Goldman Sachs Group Inc. posted an unexpected surge in second-quarter profit as fixed-income earnings dropped less many analysts had predicted and investment-banking fees advanced.
Net income jumped 5% to $2.04 billion, or $4.10 per share from $1.93 billion or $3.70, the previous year, the New York-based firm announced today in a statement. The figure topped the $3.09 mean projection of 25 analysts surveyed by Bloomberg.
Chief Executive Officer Lloyd C. Blankfein has promised not to overreact to a fall in trading that’s hit its fifth year as he position the lender to take over market share from banks that are ceding ground. Blankfein is also banking on underwriting equities and bonds, which constituted 14% of revenue in the second three-month period, the highest fraction since 2000. Investment-banking fees for the first half rose to a record.

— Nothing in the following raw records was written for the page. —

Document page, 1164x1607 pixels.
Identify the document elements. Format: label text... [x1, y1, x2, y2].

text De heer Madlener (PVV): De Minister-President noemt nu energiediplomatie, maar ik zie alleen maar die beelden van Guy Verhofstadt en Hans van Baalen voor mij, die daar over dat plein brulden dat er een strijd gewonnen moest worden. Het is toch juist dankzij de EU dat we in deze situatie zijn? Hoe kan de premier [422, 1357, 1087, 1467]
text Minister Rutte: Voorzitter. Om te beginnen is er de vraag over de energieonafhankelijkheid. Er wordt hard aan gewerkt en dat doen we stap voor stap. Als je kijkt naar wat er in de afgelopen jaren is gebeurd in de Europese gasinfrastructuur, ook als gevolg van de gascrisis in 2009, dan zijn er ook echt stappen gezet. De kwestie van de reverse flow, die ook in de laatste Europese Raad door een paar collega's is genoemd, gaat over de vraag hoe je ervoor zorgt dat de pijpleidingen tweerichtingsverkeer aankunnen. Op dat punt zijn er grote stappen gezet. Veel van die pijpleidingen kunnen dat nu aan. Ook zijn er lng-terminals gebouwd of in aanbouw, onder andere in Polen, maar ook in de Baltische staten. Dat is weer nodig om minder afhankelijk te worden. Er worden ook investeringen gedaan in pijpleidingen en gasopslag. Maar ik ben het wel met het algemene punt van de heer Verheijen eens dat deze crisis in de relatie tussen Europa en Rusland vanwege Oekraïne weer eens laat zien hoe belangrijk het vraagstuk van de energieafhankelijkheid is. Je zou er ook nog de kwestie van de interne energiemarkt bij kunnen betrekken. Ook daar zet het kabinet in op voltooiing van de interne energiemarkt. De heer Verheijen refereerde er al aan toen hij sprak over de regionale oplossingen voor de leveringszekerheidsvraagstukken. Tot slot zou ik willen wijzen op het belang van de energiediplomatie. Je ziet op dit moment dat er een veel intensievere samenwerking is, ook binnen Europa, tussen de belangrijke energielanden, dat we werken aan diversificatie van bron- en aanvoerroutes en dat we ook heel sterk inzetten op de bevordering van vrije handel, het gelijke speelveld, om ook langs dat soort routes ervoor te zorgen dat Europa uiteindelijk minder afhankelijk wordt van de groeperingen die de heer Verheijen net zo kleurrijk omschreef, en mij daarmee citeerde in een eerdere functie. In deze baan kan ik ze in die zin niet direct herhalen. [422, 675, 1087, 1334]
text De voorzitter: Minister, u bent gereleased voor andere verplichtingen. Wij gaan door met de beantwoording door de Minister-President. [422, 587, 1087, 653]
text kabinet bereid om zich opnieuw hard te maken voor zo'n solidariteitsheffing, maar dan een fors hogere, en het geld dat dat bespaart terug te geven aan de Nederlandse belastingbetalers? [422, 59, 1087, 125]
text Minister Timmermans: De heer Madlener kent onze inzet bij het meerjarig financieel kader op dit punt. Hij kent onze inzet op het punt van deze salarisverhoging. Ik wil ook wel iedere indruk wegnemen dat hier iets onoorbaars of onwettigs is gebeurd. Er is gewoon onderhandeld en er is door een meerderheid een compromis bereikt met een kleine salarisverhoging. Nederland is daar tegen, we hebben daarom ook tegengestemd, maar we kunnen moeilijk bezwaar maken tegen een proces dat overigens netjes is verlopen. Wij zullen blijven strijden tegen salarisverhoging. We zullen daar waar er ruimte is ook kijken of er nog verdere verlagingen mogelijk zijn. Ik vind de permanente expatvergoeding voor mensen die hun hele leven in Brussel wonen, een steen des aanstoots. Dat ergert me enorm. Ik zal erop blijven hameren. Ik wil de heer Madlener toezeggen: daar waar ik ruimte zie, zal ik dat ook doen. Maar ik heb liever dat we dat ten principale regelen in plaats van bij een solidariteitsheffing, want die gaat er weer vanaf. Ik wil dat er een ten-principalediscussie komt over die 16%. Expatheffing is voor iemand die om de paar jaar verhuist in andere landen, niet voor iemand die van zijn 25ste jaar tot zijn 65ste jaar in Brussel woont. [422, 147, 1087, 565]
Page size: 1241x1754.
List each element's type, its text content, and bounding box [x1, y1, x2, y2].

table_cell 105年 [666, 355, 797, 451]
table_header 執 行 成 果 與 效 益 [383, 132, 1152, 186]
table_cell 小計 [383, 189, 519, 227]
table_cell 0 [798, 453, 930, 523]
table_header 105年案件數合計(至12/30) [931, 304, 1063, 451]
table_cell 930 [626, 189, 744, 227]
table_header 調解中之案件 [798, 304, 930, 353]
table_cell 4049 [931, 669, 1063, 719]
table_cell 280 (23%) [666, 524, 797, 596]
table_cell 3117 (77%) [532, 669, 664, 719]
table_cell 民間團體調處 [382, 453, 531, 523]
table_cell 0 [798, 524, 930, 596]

“We’ve got a strong beat here, primarily revenue-driven, and Goldman is a little more resilient than expected,” analyst Devin Ryan of New York-based JMP Group Inc. told Bloomberg in a phone interview.
Goldman Sachs added 1% to $168.59 as of 12:42 pm in New York. The shares lost 5.8% this year through yesterday, performing the worst in the Dow Jones Industrial Average.
Revenue soared 6% to $9.13 billion. Compensation, which is the company’s biggest outlay, jumped to $3.92 billion to take up 43% of revenue, the same proportion as a year earlier.
Growth of the company’s stock investments in its Investing and Lending division, which hit $1.25 billion, was the biggest deviation from analysts’ projections. The figure was nearly double the $650 million Jason Goldberg of Barclays anticipated.
According to MarketWatch, the firm’s FICC segment, an important profit fuel for more than 10 years, had faced turbulence same as that affecting competitors. In a shareholder presentation in late May, Goldman President Gary Cohn admitted the company was facing a challenging environment.